▶ [Task brief]: From the first line down to the line containing "provider of anticoagulation", print the records below exactly, leaving every picture out.

Start of Entries shown

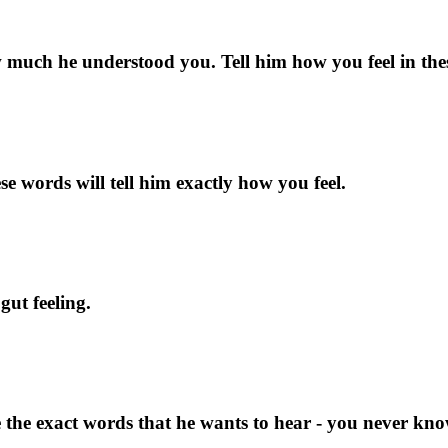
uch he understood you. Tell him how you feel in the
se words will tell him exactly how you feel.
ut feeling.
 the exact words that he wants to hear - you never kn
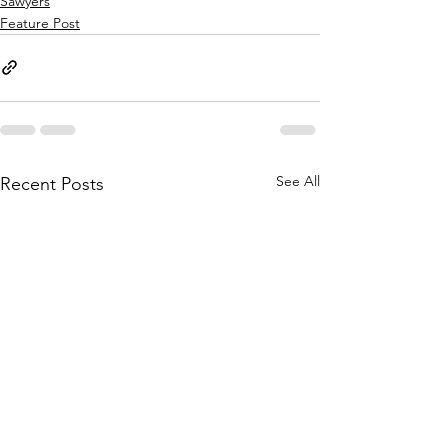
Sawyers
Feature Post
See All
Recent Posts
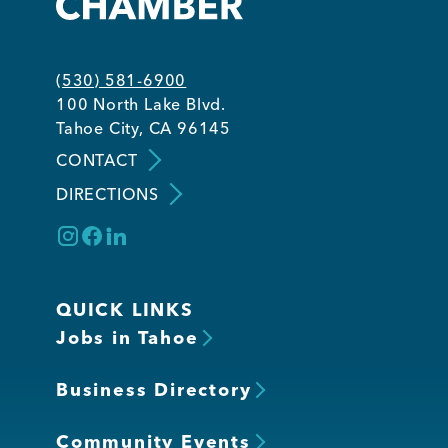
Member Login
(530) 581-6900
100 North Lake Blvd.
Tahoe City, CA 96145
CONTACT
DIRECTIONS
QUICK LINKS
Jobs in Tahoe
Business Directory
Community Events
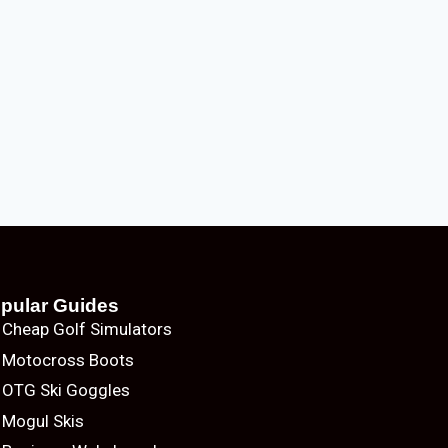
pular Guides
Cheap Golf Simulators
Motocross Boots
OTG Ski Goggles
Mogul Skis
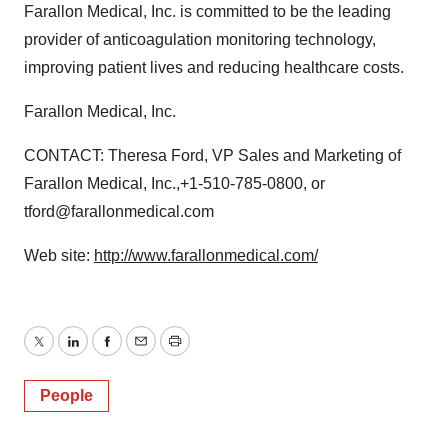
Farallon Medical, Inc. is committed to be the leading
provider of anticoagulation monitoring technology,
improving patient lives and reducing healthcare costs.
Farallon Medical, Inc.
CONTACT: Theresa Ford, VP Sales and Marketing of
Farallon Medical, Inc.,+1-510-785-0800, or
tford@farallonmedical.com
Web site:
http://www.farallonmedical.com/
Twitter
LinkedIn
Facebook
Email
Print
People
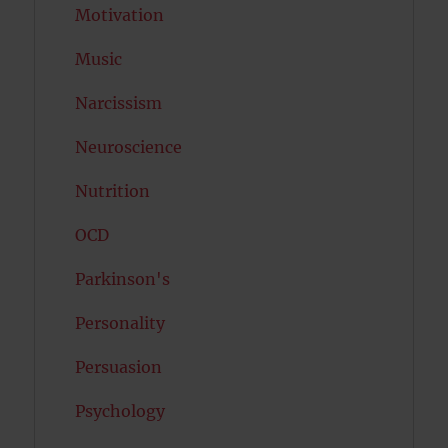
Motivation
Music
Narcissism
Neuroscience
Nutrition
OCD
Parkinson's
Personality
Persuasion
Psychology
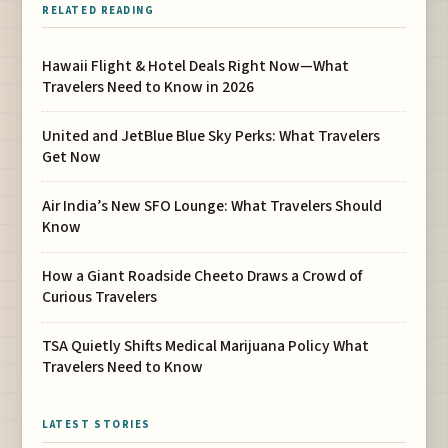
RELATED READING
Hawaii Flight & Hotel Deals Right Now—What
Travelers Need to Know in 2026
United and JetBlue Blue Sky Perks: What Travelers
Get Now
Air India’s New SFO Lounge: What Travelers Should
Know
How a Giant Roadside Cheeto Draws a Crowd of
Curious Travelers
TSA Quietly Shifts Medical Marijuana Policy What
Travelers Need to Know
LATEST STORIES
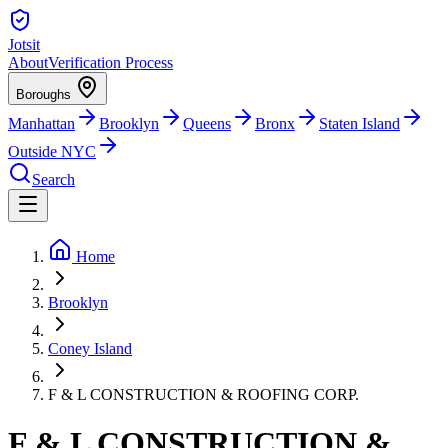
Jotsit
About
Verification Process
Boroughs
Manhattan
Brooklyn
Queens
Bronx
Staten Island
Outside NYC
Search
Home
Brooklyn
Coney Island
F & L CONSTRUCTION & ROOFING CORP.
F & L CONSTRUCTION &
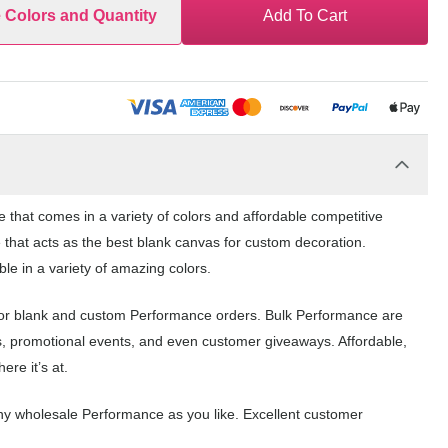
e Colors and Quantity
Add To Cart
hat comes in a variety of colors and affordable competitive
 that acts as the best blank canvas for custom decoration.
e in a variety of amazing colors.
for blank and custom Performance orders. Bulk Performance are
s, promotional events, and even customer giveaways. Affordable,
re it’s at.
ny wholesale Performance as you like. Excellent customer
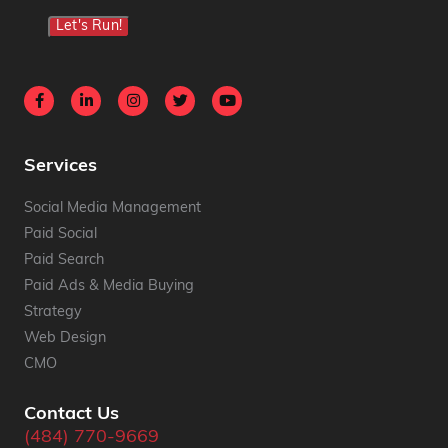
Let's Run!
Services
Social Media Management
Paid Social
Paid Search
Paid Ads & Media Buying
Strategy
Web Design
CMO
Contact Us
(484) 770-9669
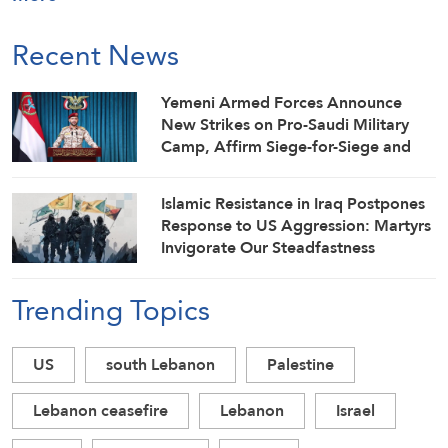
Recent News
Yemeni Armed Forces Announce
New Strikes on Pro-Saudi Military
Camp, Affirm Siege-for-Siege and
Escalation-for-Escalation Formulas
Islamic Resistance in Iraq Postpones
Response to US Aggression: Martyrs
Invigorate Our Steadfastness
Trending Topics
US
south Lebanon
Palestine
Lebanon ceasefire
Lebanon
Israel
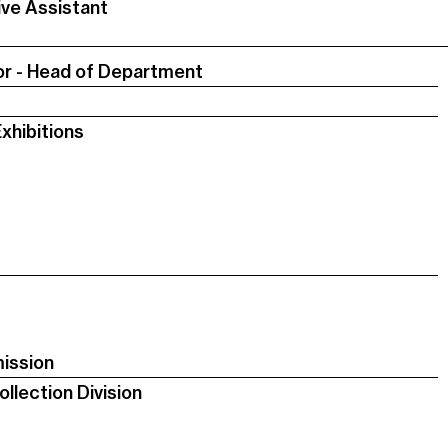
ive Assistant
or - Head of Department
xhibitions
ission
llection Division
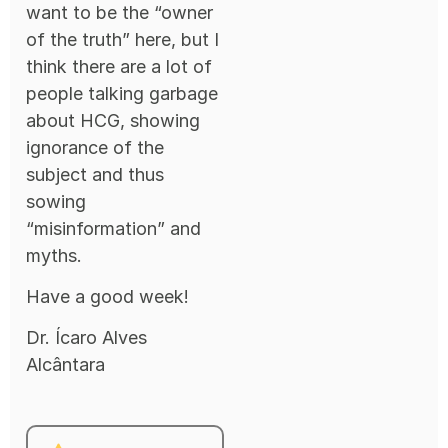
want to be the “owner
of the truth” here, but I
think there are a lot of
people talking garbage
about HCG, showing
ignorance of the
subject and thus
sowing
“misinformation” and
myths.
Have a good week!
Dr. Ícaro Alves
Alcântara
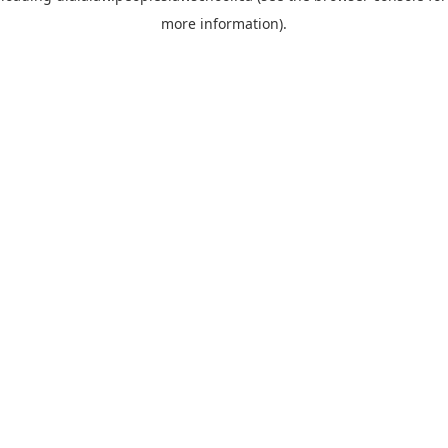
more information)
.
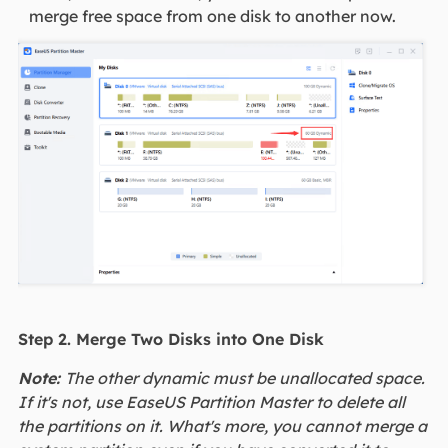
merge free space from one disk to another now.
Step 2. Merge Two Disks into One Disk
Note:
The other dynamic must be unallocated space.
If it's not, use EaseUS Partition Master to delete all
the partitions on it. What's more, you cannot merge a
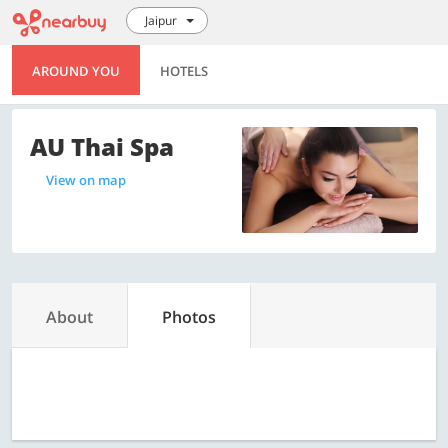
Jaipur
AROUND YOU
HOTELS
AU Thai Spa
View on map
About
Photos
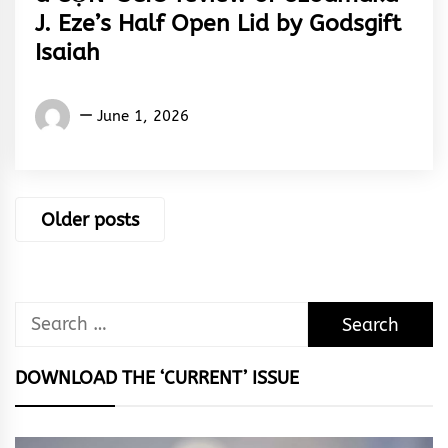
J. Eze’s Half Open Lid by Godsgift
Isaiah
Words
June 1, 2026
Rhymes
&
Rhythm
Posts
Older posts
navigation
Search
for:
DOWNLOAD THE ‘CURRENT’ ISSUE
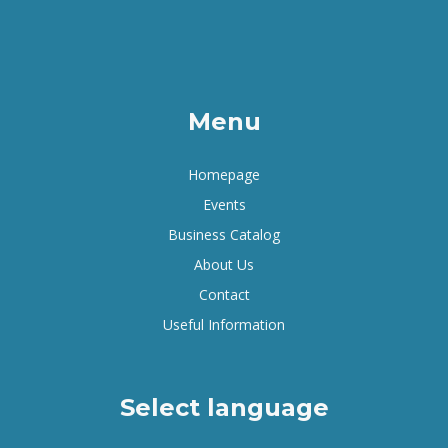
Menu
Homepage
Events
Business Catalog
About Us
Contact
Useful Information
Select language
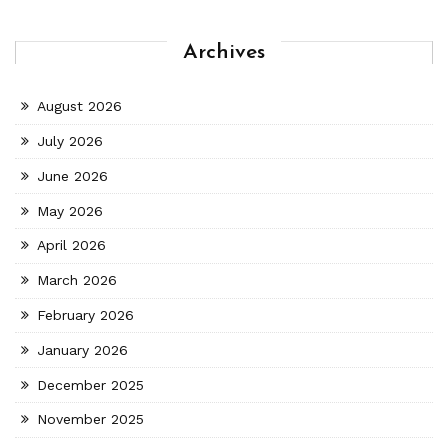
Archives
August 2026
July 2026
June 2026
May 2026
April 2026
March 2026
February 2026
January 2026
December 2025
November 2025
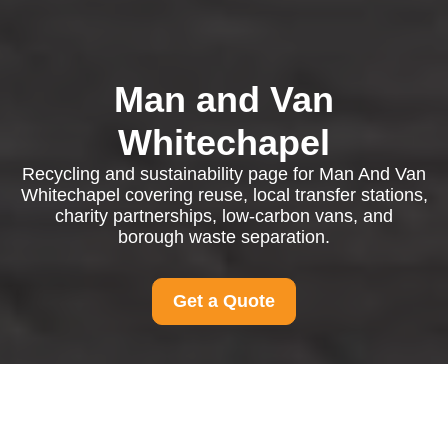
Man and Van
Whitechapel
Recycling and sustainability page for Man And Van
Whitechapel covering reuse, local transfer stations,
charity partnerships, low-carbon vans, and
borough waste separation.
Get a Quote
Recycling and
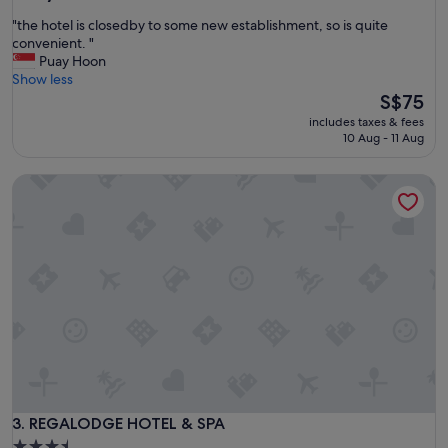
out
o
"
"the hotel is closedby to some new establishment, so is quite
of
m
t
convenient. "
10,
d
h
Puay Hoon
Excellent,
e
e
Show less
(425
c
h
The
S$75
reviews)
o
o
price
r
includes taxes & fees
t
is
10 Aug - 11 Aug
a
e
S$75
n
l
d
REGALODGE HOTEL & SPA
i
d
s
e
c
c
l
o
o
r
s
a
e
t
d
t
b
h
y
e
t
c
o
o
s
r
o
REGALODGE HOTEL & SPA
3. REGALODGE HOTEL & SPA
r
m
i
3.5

End of Entries shown

▶ [Output of the task]:
uch he understood you. Tell him how you feel in the
se words will tell him exactly how you feel.
ut feeling.
 the exact words that he wants to hear - you never kn
Sawyers
Feature Post
See All
Recent Posts
Member Login
(530) 581-6900
100 North Lake Blvd.
Tahoe City, CA 96145
CONTACT
DIRECTIONS
QUICK LINKS
Jobs in Tahoe
Business Directory
Community Events
pular Guides
Cheap Golf Simulators
Motocross Boots
OTG Ski Goggles
Mogul Skis
Farallon Medical, Inc. is committed to be the leading
provider of anticoagulation monitoring technology,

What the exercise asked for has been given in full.